About this task —
Put every line of the material below into a numbered list, one line per item, skipping blank lines and leaving the pictures out.

Source information —
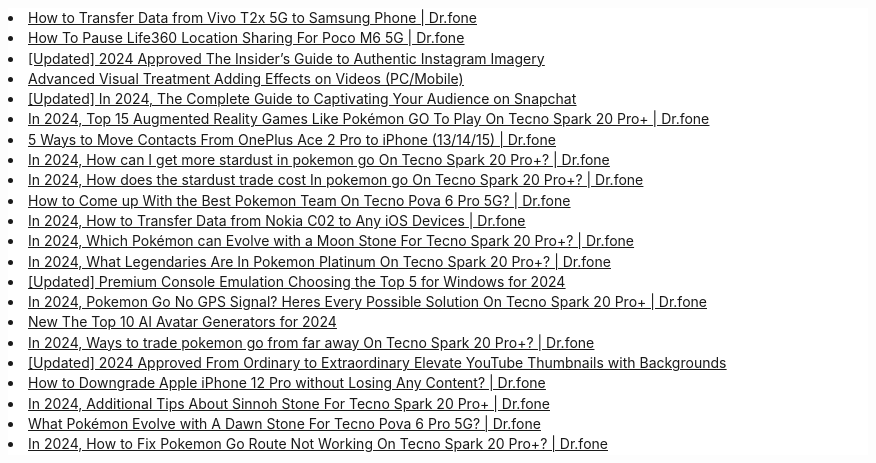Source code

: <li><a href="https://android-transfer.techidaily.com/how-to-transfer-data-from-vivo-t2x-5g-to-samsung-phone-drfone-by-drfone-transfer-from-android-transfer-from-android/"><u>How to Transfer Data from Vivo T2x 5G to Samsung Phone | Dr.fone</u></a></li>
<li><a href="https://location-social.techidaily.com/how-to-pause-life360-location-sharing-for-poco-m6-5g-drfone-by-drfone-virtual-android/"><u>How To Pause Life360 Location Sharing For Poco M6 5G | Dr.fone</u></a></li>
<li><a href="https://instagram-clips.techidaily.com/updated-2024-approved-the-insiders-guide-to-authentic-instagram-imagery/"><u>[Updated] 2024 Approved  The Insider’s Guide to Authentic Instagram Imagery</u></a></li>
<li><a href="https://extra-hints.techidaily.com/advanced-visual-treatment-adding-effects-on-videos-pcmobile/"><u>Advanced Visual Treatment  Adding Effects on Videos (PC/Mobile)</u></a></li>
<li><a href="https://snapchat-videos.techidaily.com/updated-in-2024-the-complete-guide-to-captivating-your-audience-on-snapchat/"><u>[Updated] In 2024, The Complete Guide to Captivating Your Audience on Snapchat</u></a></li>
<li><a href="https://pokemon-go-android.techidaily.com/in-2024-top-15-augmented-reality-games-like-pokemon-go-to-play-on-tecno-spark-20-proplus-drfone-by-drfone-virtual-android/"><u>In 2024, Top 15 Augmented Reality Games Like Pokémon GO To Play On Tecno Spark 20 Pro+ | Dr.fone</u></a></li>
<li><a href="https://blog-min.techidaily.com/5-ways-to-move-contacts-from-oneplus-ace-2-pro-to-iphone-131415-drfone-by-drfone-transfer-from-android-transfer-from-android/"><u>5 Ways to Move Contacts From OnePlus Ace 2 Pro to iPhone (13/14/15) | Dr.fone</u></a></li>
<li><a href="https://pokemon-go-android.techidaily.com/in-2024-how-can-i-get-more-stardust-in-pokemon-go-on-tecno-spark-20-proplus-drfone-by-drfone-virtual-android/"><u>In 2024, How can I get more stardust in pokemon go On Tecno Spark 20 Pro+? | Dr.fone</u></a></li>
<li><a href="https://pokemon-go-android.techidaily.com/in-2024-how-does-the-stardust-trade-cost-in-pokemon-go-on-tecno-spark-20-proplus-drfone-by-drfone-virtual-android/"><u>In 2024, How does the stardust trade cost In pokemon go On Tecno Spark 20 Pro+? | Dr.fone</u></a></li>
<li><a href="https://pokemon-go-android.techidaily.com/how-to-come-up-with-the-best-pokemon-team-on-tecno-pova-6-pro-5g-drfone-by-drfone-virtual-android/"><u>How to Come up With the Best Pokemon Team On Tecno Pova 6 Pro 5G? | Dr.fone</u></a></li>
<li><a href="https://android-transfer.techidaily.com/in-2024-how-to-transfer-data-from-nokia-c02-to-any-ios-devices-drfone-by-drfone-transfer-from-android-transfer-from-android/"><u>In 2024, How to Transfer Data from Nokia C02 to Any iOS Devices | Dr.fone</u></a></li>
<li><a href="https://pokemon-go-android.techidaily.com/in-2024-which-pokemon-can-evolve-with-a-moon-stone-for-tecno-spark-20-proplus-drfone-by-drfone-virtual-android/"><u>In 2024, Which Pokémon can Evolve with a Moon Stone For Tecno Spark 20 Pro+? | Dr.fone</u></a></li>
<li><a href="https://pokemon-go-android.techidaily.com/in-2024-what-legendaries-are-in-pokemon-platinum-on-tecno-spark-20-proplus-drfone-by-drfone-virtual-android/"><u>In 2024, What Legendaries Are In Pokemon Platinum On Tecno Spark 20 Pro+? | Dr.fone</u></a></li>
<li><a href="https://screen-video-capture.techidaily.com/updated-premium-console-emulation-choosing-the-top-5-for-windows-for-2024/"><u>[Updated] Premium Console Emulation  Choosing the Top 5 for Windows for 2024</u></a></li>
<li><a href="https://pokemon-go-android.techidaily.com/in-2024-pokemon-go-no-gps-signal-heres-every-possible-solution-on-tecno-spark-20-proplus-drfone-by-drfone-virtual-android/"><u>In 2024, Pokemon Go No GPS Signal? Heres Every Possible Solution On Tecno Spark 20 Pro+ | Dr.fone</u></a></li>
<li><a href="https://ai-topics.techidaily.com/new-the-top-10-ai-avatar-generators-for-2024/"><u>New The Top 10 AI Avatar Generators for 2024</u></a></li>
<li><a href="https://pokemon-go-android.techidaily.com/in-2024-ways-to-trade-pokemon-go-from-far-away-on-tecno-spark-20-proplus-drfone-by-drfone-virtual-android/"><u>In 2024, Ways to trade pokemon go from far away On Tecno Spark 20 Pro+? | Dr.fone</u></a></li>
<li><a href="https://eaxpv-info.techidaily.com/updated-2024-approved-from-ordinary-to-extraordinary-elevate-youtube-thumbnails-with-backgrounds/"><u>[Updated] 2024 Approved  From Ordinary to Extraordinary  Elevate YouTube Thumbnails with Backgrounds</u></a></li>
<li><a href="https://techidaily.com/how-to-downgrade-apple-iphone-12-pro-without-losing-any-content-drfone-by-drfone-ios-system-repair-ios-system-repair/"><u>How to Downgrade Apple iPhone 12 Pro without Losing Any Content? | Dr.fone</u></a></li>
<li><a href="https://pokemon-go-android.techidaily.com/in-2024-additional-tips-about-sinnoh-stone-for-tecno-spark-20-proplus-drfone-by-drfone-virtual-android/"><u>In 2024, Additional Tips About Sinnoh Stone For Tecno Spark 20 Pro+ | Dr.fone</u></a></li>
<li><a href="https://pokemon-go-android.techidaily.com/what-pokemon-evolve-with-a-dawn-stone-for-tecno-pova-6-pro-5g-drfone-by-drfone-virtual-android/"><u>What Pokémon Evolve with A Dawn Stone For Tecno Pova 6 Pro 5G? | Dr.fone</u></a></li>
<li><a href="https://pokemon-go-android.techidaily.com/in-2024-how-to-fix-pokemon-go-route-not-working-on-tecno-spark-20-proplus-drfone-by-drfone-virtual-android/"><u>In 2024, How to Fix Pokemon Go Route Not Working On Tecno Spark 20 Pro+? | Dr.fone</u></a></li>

Reply to the task —
1. Source code
2. : <li><a href="https://android-transfer.techidaily.com/how-to-transfer-data-from-vivo-t2x-5g-to-samsung-phone-drfone-by-drfone-transfer-from-android-transfer-from-android/"><u>How to Transfer Data from Vivo T2x 5G to Samsung Phone | Dr.fone</u></a></li>
3. <li><a href="https://location-social.techidaily.com/how-to-pause-life360-location-sharing-for-poco-m6-5g-drfone-by-drfone-virtual-android/"><u>How To Pause Life360 Location Sharing For Poco M6 5G | Dr.fone</u></a></li>
4. <li><a href="https://instagram-clips.techidaily.com/updated-2024-approved-the-insiders-guide-to-authentic-instagram-imagery/"><u>[Updated] 2024 Approved  The Insider’s Guide to Authentic Instagram Imagery</u></a></li>
5. <li><a href="https://extra-hints.techidaily.com/advanced-visual-treatment-adding-effects-on-videos-pcmobile/"><u>Advanced Visual Treatment  Adding Effects on Videos (PC/Mobile)</u></a></li>
6. <li><a href="https://snapchat-videos.techidaily.com/updated-in-2024-the-complete-guide-to-captivating-your-audience-on-snapchat/"><u>[Updated] In 2024, The Complete Guide to Captivating Your Audience on Snapchat</u></a></li>
7. <li><a href="https://pokemon-go-android.techidaily.com/in-2024-top-15-augmented-reality-games-like-pokemon-go-to-play-on-tecno-spark-20-proplus-drfone-by-drfone-virtual-android/"><u>In 2024, Top 15 Augmented Reality Games Like Pokémon GO To Play On Tecno Spark 20 Pro+ | Dr.fone</u></a></li>
8. <li><a href="https://blog-min.techidaily.com/5-ways-to-move-contacts-from-oneplus-ace-2-pro-to-iphone-131415-drfone-by-drfone-transfer-from-android-transfer-from-android/"><u>5 Ways to Move Contacts From OnePlus Ace 2 Pro to iPhone (13/14/15) | Dr.fone</u></a></li>
9. <li><a href="https://pokemon-go-android.techidaily.com/in-2024-how-can-i-get-more-stardust-in-pokemon-go-on-tecno-spark-20-proplus-drfone-by-drfone-virtual-android/"><u>In 2024, How can I get more stardust in pokemon go On Tecno Spark 20 Pro+? | Dr.fone</u></a></li>
10. <li><a href="https://pokemon-go-android.techidaily.com/in-2024-how-does-the-stardust-trade-cost-in-pokemon-go-on-tecno-spark-20-proplus-drfone-by-drfone-virtual-android/"><u>In 2024, How does the stardust trade cost In pokemon go On Tecno Spark 20 Pro+? | Dr.fone</u></a></li>
11. <li><a href="https://pokemon-go-android.techidaily.com/how-to-come-up-with-the-best-pokemon-team-on-tecno-pova-6-pro-5g-drfone-by-drfone-virtual-android/"><u>How to Come up With the Best Pokemon Team On Tecno Pova 6 Pro 5G? | Dr.fone</u></a></li>
12. <li><a href="https://android-transfer.techidaily.com/in-2024-how-to-transfer-data-from-nokia-c02-to-any-ios-devices-drfone-by-drfone-transfer-from-android-transfer-from-android/"><u>In 2024, How to Transfer Data from Nokia C02 to Any iOS Devices | Dr.fone</u></a></li>
13. <li><a href="https://pokemon-go-android.techidaily.com/in-2024-which-pokemon-can-evolve-with-a-moon-stone-for-tecno-spark-20-proplus-drfone-by-drfone-virtual-android/"><u>In 2024, Which Pokémon can Evolve with a Moon Stone For Tecno Spark 20 Pro+? | Dr.fone</u></a></li>
14. <li><a href="https://pokemon-go-android.techidaily.com/in-2024-what-legendaries-are-in-pokemon-platinum-on-tecno-spark-20-proplus-drfone-by-drfone-virtual-android/"><u>In 2024, What Legendaries Are In Pokemon Platinum On Tecno Spark 20 Pro+? | Dr.fone</u></a></li>
15. <li><a href="https://screen-video-capture.techidaily.com/updated-premium-console-emulation-choosing-the-top-5-for-windows-for-2024/"><u>[Updated] Premium Console Emulation  Choosing the Top 5 for Windows for 2024</u></a></li>
16. <li><a href="https://pokemon-go-android.techidaily.com/in-2024-pokemon-go-no-gps-signal-heres-every-possible-solution-on-tecno-spark-20-proplus-drfone-by-drfone-virtual-android/"><u>In 2024, Pokemon Go No GPS Signal? Heres Every Possible Solution On Tecno Spark 20 Pro+ | Dr.fone</u></a></li>
17. <li><a href="https://ai-topics.techidaily.com/new-the-top-10-ai-avatar-generators-for-2024/"><u>New The Top 10 AI Avatar Generators for 2024</u></a></li>
18. <li><a href="https://pokemon-go-android.techidaily.com/in-2024-ways-to-trade-pokemon-go-from-far-away-on-tecno-spark-20-proplus-drfone-by-drfone-virtual-android/"><u>In 2024, Ways to trade pokemon go from far away On Tecno Spark 20 Pro+? | Dr.fone</u></a></li>
19. <li><a href="https://eaxpv-info.techidaily.com/updated-2024-approved-from-ordinary-to-extraordinary-elevate-youtube-thumbnails-with-backgrounds/"><u>[Updated] 2024 Approved  From Ordinary to Extraordinary  Elevate YouTube Thumbnails with Backgrounds</u></a></li>
20. <li><a href="https://techidaily.com/how-to-downgrade-apple-iphone-12-pro-without-losing-any-content-drfone-by-drfone-ios-system-repair-ios-system-repair/"><u>How to Downgrade Apple iPhone 12 Pro without Losing Any Content? | Dr.fone</u></a></li>
21. <li><a href="https://pokemon-go-android.techidaily.com/in-2024-additional-tips-about-sinnoh-stone-for-tecno-spark-20-proplus-drfone-by-drfone-virtual-android/"><u>In 2024, Additional Tips About Sinnoh Stone For Tecno Spark 20 Pro+ | Dr.fone</u></a></li>
22. <li><a href="https://pokemon-go-android.techidaily.com/what-pokemon-evolve-with-a-dawn-stone-for-tecno-pova-6-pro-5g-drfone-by-drfone-virtual-android/"><u>What Pokémon Evolve with A Dawn Stone For Tecno Pova 6 Pro 5G? | Dr.fone</u></a></li>
23. <li><a href="https://pokemon-go-android.techidaily.com/in-2024-how-to-fix-pokemon-go-route-not-working-on-tecno-spark-20-proplus-drfone-by-drfone-virtual-android/"><u>In 2024, How to Fix Pokemon Go Route Not Working On Tecno Spark 20 Pro+? | Dr.fone</u></a></li>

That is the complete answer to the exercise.